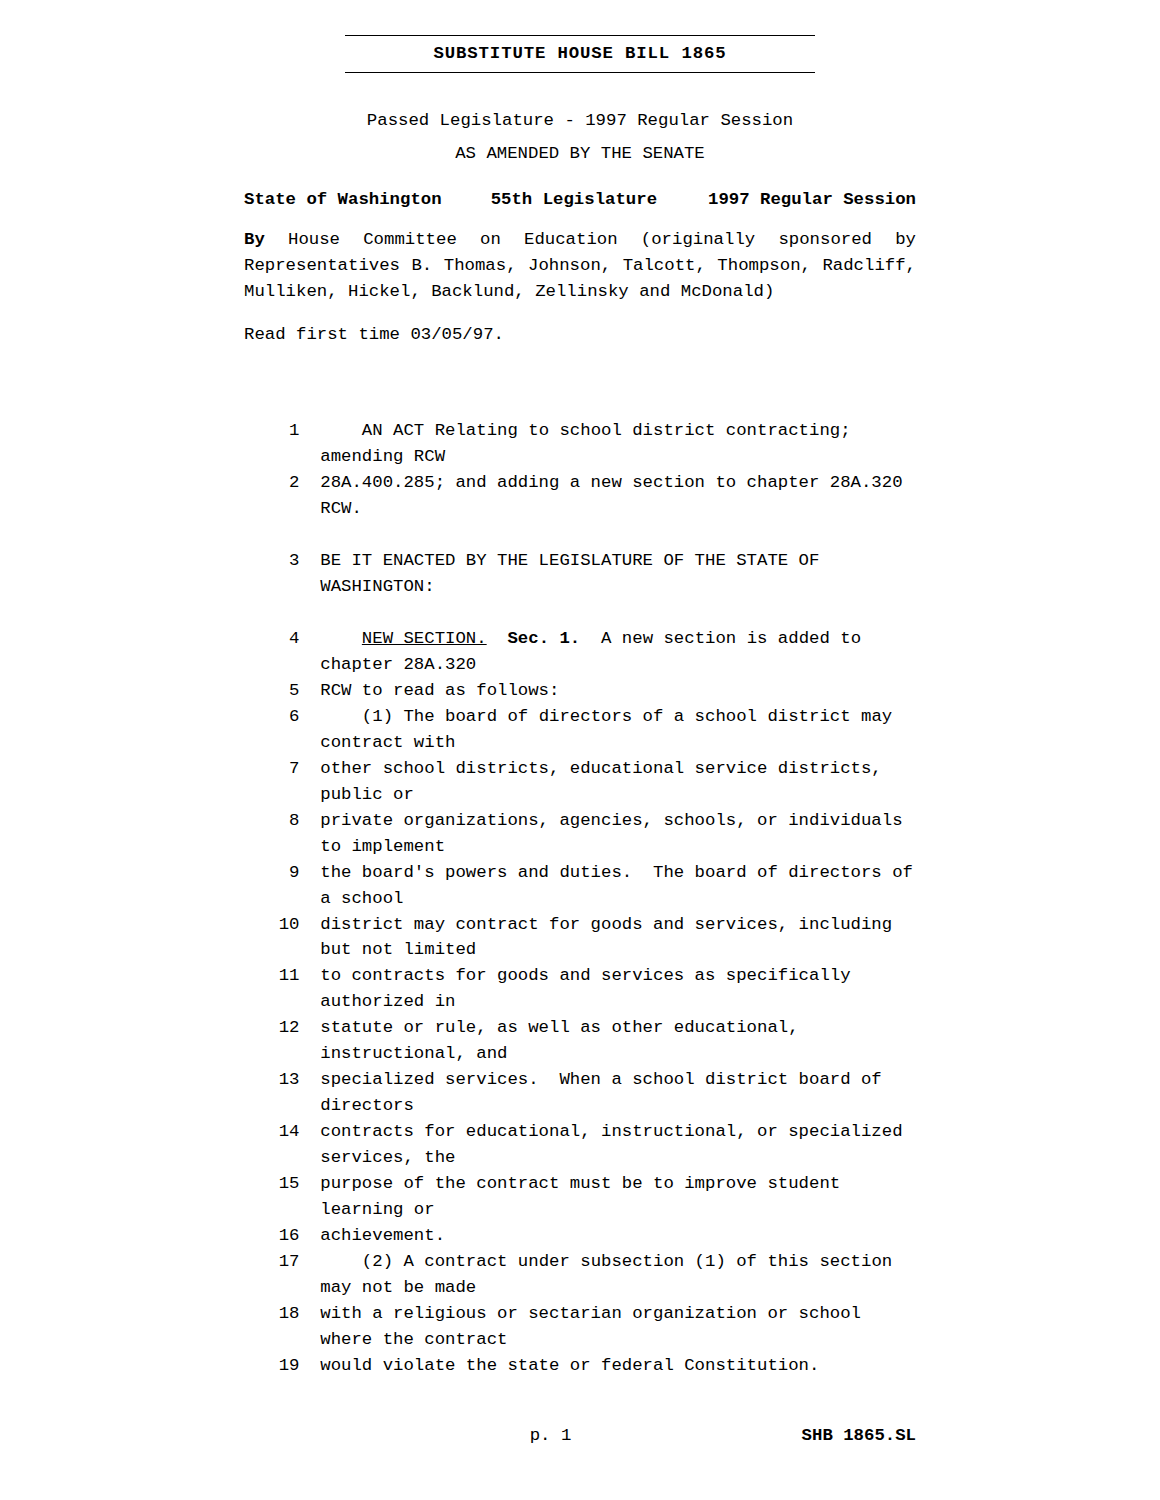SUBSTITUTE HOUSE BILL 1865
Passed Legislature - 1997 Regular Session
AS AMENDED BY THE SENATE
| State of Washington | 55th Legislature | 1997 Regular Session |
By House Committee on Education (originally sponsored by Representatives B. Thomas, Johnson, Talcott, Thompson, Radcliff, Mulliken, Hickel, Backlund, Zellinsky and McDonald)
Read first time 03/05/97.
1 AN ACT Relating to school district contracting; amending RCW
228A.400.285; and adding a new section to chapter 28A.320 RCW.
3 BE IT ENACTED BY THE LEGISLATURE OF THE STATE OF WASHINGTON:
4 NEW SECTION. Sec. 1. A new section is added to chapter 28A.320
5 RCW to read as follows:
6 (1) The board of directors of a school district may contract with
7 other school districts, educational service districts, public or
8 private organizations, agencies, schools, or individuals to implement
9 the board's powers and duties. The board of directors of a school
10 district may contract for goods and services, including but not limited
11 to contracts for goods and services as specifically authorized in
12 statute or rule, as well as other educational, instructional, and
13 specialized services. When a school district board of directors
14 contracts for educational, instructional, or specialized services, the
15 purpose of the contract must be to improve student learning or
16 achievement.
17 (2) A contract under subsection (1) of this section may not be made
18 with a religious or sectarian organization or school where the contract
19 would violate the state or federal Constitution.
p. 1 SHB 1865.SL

● WHAT THE TASK ASKS: Copy nothing but the lines from the first one in the listing through the line with "228A.400.285; and adding", and omit the pictures.

● RESPONSE AREA:
SUBSTITUTE HOUSE BILL 1865
Passed Legislature - 1997 Regular Session
AS AMENDED BY THE SENATE
| State of Washington | 55th Legislature | 1997 Regular Session |
By House Committee on Education (originally sponsored by Representatives B. Thomas, Johnson, Talcott, Thompson, Radcliff, Mulliken, Hickel, Backlund, Zellinsky and McDonald)
Read first time 03/05/97.
1 AN ACT Relating to school district contracting; amending RCW
228A.400.285; and adding a new section to chapter 28A.320 RCW.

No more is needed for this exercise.